For teams evaluating agentic coding platforms right now, the Artificial Analysis ranking is the most actionable data point available. It’s a composite index across multiple dimensions, independently scored, and published the same day as the launch. The specific SWE-bench and HLS figures from Anthropic are directional signals – worth noting, not worth building roadmaps around until independent replication arrives.
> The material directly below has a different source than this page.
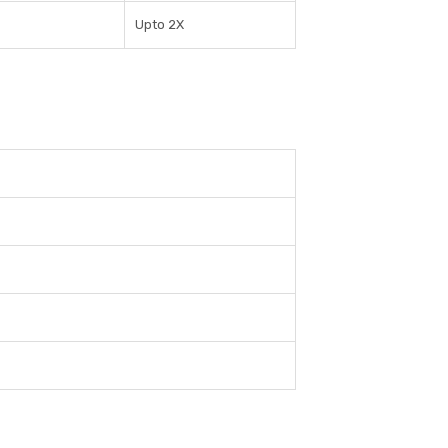
Upto 2X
Don’t expect the Epoch AI evaluation to appear immediately. The Epoch AI benchmarks dashboard is the right place to check when a model-specific evaluation for Opus 4.8 becomes available, but no specific Opus 4.8 record was present at publication. That evaluation, when it appears, will be the one to anchor specific benchmark claims against.
The part nobody mentions: Anthropic hasn’t disclosed context window limits for Opus 4.8. For agentic pipelines handling long-context tool chains, that’s a material gap. Plan around the unknown rather than assuming parity with Opus 4.7.
Unanswered Questions
- What is the context window for Claude Opus 4.8? Not disclosed at launch.
- What are the performance characteristics at base inference settings rather than Max Effort/Adaptive Reasoning mode?
- Has Epoch AI published a model-specific evaluation for Opus 4.8? Not available at publication - check epoch.ai/benchmarks.
This is the fifth brief in the Opus 4.8 cycle. Prior coverage addressed the core launch, upgrade cycle speed, tool-calling regression fixes, and honesty features. This brief covers the one angle those didn’t: what independent evaluators have actually confirmed versus what Anthropic claims – and what that gap means for teams making real decisions.
Wait for Epoch AI’s specific evaluation before migrating agentic coding workflows to Opus 4.8 based on the benchmark figures alone. The #1 independent ranking is real. The specific scores are Anthropic’s until proven otherwise.